WORK TO BE COMPLETED. Retype the passage on organizational learning word for word, starting at "If we adopt" and ending at "be considered later.".

─── TEXT PASSAGE ───

Organizations acquire knowledge in the forms both of facts and pro- cedures. Much of the knowledge contained in human memories and machines resides in programs that govern the day-to-day activities of organization members and information processors. These procedures affect not only the behavior of individual employees, but also their relations with each other.

1. The Individual and Organizational Levels

The first question one must raise is whether organizational learning is different from learning by individuals. A recruiter who is interviewing a job prospect is learning about the candidate, and on the basis of that learning, together with other information, will or won’t make a job offer. As this learning by an individual has consequences for an organizational decision, providing new facts about the qualifications of the candidate, it must count as organizational learning.

If we adopt too strict a definition of organizational learning, we will define the topic out of existence. All human learning takes place inside individual human heads; an organization learns in only three ways: (a) by the learning of its members, (b) by ingesting new members who have knowledge the organization didn’t previously have, (c) by introducing new knowledge into its files and computing systems. For the moment, I will limit the discussion to human learning; learning by computers will be considered later.

What is stored in any one head in an organization may not be unrelated to what is stored in other heads; and the relation between those two (and other) stores will have a great bearing on how the organization operates. What an individual learns in an organization is very much dependent on what is already known to (or believed by) other members and what kinds of information are present in the organizational environment. As we shall see, an important component of organizational learning is internal learning—that is, transmission of information from one organizational member or group of members to another. Individual learning in organizations is very much a social, not a solitary, phenomenon.

However, we must also be careful about reifying the organization when talking about it as “knowing” something or “learning” something. It is usually important to specify where in the organization particular knowledge is stored, or who has learned it. Depending on its actual locus, knowledge may or may not be available at the decision points where it would be relevant. Since what has been learned is stored in individual heads (or in files or data banks), its transience or permanence depends on what people leave behind them when they depart from an organization or move from one position to another. It also depends on what records remain readable when computer software is changed. Has the knowledge been transmitted to others or stored in ways that will permit it to be recovered when relevant? Human learning in the context of an organization is very much influenced by the organization, has conse- quences for the organization, and produces phenomena at the organizational level that go beyond anything we could infer simply by observing learning processes in isolated individuals.

Let me perseverate for a moment on that term “organizational level.” Readers of March and Simon’s Organizations7 have sometimes complained that it was not a book on organizations at all but on the social psychology of people living in an organizational environment. The complaint was usually registered by sociologists, and was not without merit. We need an organization theory because some phenomena are more conveniently described in terms of organizations and parts of organizations than in terms of the individual human beings who inhabit those parts.

There is nothing more surprising in the existence of those phenomena than in the existence of phenomena that make it convenient for chemists to speak about molecules rather than quarks. Employing a more aggregate level of discourse is not a declaration of philosophical anti- reductionism, but simply a recognition that most natural systems do have hierarchical structure, and that it is often possible to say a great deal about aggregate components without specifying the details of activity within these components.

Hence, the remarks that follow have little or nothing to say about the detailed mechanisms that enable an individual human being to learn, but focus on how information is acquired by organizations, is stored in them, and is transmitted from one part of an organization to another. They are concerned with what are usually called emergent phenomena at the organizational level.

─── ENTRIES PROVIDED ───

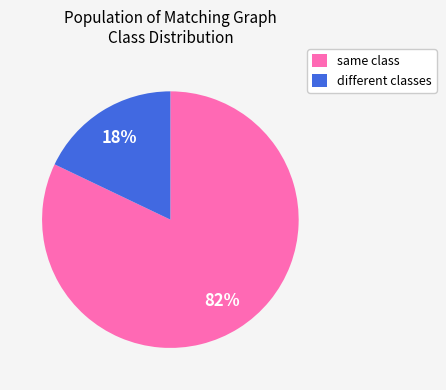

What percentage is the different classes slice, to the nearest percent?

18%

───
─── ENTRIES PROVIDED ───

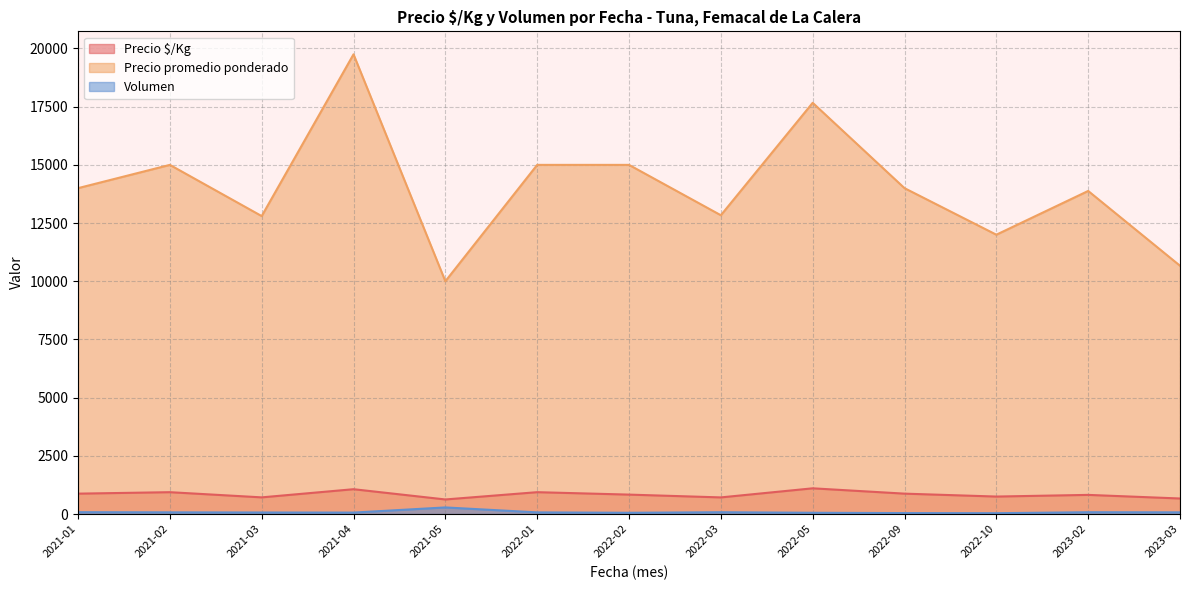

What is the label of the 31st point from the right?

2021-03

───
─── ENTRIES PROVIDED ───

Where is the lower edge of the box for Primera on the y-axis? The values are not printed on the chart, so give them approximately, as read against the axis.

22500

───

YOUR RESPONSE.
If we adopt too strict a definition of organizational learning, we will define the topic out of existence. All human learning takes place inside individual human heads; an organization learns in only three ways: (a) by the learning of its members, (b) by ingesting new members who have knowledge the organization didn’t previously have, (c) by introducing new knowledge into its files and computing systems. For the moment, I will limit the discussion to human learning; learning by computers will be considered later.